Hoy, un adolescente puede ver trescientos muertos en la televisión sin conmoverse, pero llora amargamente si pierde Fernando Alonso o su equipo de fútbol. Entonces la pregunta surge inmediatamente: ¿Por qué esa relación «antinatural» con la violencia? Con esa reflexión inició ayer su charla Francisco Javier Herrero Díaz, profesor de Psicología de la Universidad de Oviedo, en el curso de verano «Conflictos entre adolescentes y violencia juvenil», que pretendía indagar en el fenómeno de la violencia en el ámbito escolar.
Aunque está claro, explicó, que la cultura y la educación son los mayores contenedores de las conductas violentas, «en ciertas situaciones afloran reacciones instintivas relacionadas directamente con la supervivencia y la reproducción». Y es que «queda en nosotros mucho de hombres de las cavernas, más de lo que pensamos», recordó Herrero, quien, bajo la aparente broma, quiso hacer entender que en el siglo XXI, «querer ligar con una chica sigue siendo intentar tomar posición para reproducirse» y «esas pulsiones latentes de reproducción operan con fuerza y pueden generar conductas agresivas en la escuela».
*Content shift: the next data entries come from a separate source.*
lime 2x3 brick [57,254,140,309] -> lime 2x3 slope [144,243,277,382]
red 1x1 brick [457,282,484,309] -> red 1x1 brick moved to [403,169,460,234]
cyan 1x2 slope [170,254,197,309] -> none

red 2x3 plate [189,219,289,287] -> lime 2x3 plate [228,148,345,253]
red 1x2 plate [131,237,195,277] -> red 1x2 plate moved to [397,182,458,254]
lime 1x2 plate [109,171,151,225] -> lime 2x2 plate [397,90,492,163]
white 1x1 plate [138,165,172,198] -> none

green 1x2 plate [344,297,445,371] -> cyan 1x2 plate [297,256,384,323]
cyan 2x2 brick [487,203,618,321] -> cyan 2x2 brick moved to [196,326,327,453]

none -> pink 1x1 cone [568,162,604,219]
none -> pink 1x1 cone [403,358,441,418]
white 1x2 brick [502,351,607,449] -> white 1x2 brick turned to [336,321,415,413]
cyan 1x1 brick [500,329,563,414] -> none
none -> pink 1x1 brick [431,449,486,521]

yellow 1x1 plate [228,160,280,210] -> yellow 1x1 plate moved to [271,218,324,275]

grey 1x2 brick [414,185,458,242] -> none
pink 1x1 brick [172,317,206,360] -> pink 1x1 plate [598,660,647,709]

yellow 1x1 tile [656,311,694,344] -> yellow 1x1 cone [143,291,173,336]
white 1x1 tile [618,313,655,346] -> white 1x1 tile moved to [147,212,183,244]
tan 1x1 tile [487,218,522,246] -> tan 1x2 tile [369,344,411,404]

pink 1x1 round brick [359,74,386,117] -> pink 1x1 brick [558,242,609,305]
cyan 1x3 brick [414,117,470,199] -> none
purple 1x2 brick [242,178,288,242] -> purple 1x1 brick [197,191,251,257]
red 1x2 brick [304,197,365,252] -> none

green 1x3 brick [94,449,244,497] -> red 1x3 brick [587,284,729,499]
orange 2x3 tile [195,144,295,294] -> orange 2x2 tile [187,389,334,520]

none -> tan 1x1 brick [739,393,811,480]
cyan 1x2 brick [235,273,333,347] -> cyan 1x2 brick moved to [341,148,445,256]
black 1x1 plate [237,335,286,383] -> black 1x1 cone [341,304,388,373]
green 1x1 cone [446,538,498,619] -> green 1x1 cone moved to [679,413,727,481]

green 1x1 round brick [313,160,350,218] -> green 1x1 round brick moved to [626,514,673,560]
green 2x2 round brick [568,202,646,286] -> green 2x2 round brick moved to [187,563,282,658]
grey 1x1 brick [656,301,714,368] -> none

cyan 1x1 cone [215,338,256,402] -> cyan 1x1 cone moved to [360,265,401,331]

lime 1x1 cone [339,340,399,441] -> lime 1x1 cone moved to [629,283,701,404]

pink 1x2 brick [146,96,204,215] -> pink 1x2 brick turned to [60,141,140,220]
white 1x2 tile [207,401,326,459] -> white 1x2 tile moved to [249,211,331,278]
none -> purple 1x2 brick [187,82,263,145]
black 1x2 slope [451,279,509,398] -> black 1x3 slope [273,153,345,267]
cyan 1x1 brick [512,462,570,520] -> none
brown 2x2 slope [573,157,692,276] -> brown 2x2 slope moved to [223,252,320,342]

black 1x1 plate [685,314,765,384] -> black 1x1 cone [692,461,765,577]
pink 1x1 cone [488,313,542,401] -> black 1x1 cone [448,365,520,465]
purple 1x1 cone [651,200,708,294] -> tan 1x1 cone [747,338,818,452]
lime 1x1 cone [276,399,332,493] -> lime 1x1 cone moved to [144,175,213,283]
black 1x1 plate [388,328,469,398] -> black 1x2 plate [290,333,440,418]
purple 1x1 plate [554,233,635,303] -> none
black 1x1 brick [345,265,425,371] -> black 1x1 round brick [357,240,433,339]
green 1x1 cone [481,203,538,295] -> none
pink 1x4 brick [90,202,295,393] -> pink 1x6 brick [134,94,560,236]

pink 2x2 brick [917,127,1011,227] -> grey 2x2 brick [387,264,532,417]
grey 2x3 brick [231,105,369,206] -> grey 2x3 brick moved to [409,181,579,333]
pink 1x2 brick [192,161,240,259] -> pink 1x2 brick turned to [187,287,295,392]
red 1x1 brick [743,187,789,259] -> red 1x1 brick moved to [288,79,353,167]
Y si las hormonas han revolucionado a los adolescentes desde siempre, Herrero quiso introducir otra reflexión más actual: «¿qué diferencia hay entre un romano que a los 16 años podía dirigir legiones y un chico de 14 del que aún se duda si dejarle ir solo al cine?» El cerebro no ha cambiado desde hace 2.000 años, han cambiado las reglas: hoy la adolescencia cada vez se prolonga más: «hay adolescentes de 30 años», señaló. Y es que el relevo generacional de la responsabilidad se produce cada vez más tarde «porque los que tienen que ceder el lugar tardan más en morirse gracias a los adelantos médicos y gravan los comportamientos de los adolescentes produciéndoles frustraciones que generan conflicto».
¿Pero qué hacer con los adolescentes violentos en las aulas?, preguntaban insistentes los alumnos de Psicología que en un futuro quieren dedicarse al abordaje de tales problemas. Herrero les dio respuestas: lo primero, algo complejo: diferenciar si se trata de «agresiones reactivas», sin excesiva importancia, en las que puede funcionar la reeducación, o «instrumentales», actos violentos fríamente planificados, ya que ambas situaciones tienen «mecanismos neurológicos distintos» y, por tanto, abordajes distintos.
Herrero subrayó también que «el sexo es determinante en los comportamientos adolescentes violentos». Para modificar un comportamiento conflictivo, hay que abordar a la familia en el caso de las chicas y al grupo de compañeros de clase en el caso de ellos. Estas conclusiones, fruto de un reciente estudio británico, tienen de nuevo una explicación que vuelve a enlazar con «lo mucho» que queda en nosotros de hombres primitivos: «Al varón le influyen los iguales, los compañeros de grupo, con los que originariamente generaba reglas de conducta para la caza o la reproducción».